• Records:
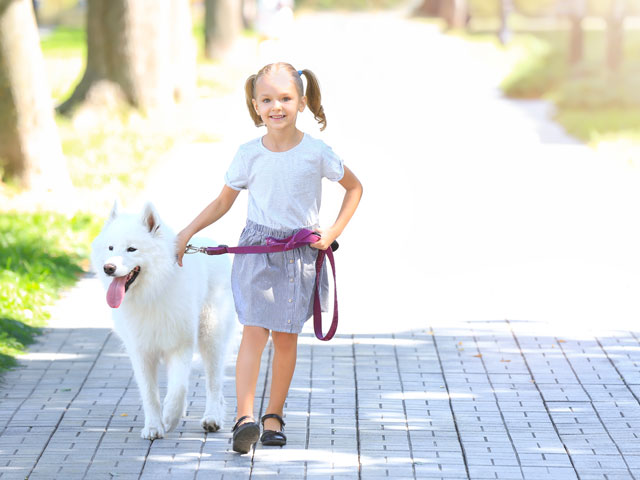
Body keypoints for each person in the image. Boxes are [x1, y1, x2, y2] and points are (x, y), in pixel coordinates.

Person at [175, 62, 363, 454]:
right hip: (256, 252)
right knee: (254, 333)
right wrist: (185, 233)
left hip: (298, 255)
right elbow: (223, 202)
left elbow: (355, 188)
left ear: (302, 101)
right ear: (255, 105)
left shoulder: (316, 152)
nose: (276, 106)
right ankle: (245, 418)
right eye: (267, 100)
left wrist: (332, 233)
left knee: (286, 338)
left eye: (285, 98)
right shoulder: (248, 155)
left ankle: (273, 415)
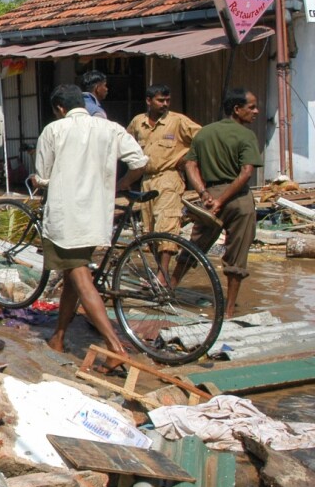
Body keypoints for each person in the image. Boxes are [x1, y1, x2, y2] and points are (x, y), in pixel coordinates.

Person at [34, 84, 147, 368]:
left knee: (80, 277)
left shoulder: (54, 130)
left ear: (60, 108)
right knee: (74, 275)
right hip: (96, 215)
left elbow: (44, 177)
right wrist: (121, 185)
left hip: (66, 216)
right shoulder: (110, 128)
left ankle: (115, 347)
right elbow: (139, 162)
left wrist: (39, 181)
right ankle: (59, 337)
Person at [183, 88, 263, 320]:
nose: (256, 111)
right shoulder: (246, 135)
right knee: (237, 258)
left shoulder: (204, 133)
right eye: (252, 107)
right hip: (238, 199)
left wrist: (204, 193)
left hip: (210, 196)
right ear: (237, 110)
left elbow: (189, 165)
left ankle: (167, 289)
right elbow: (246, 173)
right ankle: (228, 311)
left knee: (193, 247)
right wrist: (222, 200)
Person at [126, 84, 202, 282]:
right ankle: (160, 271)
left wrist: (187, 158)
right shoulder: (138, 122)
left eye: (168, 100)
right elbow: (125, 143)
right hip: (146, 179)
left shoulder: (177, 121)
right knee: (149, 229)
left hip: (169, 177)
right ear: (149, 101)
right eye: (161, 100)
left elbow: (202, 138)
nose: (165, 104)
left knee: (166, 223)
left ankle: (163, 274)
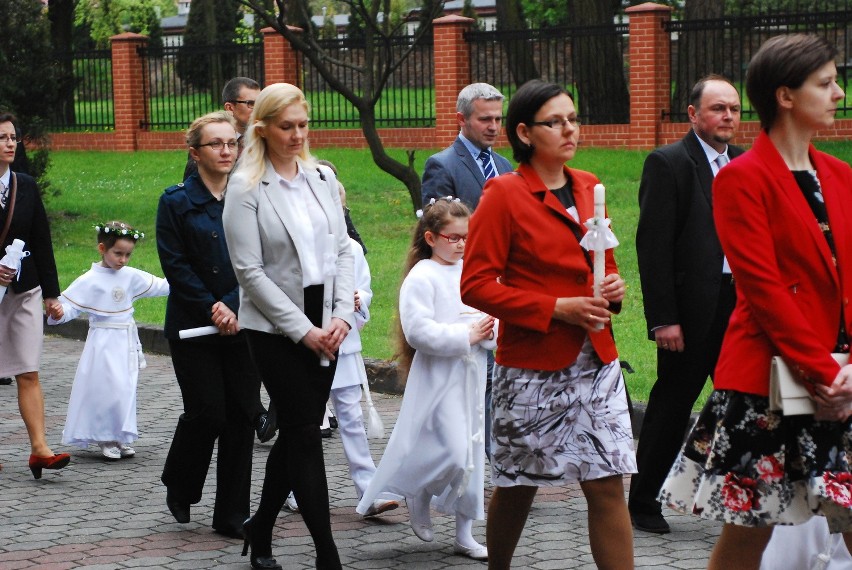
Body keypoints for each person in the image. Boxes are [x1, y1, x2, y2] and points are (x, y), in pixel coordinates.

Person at [658, 34, 852, 570]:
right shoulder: (742, 179)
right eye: (826, 82)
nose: (838, 92)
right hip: (769, 383)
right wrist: (822, 373)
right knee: (750, 534)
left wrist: (848, 373)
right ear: (785, 95)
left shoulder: (841, 176)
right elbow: (762, 289)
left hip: (842, 380)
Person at [461, 79, 635, 570]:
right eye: (554, 122)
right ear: (524, 132)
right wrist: (556, 307)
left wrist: (613, 290)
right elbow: (475, 285)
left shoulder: (589, 185)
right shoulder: (504, 194)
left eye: (573, 119)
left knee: (606, 485)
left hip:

• What is being asked:
Please repeat exactly the data above from its first line to the line that contains "left knee: (80, 277)", inclusive, and leave every picture out.

• Finished task:
Body keypoints for each person in the image. Boxes are [x1, y1, x2, y2] and points are (x, y), in pixel coordinates.

Person at [175, 62, 363, 454]:
right hip: (256, 252)
right knee: (254, 333)
right wrist: (185, 233)
left hip: (298, 255)
right elbow: (223, 202)
left elbow: (355, 188)
left ear: (302, 101)
right ear: (255, 105)
left shoulder: (316, 152)
nose: (276, 106)
right ankle: (245, 418)
right eye: (267, 100)
left wrist: (332, 233)
left knee: (286, 338)
left eye: (285, 98)
right shoulder: (248, 155)
left ankle: (273, 415)
Body keypoints for each person in the image. Boxes are [x1, y1, x2, y2] and points are (x, y), in pixel coordinates.

Person at [34, 84, 147, 368]:
left knee: (80, 277)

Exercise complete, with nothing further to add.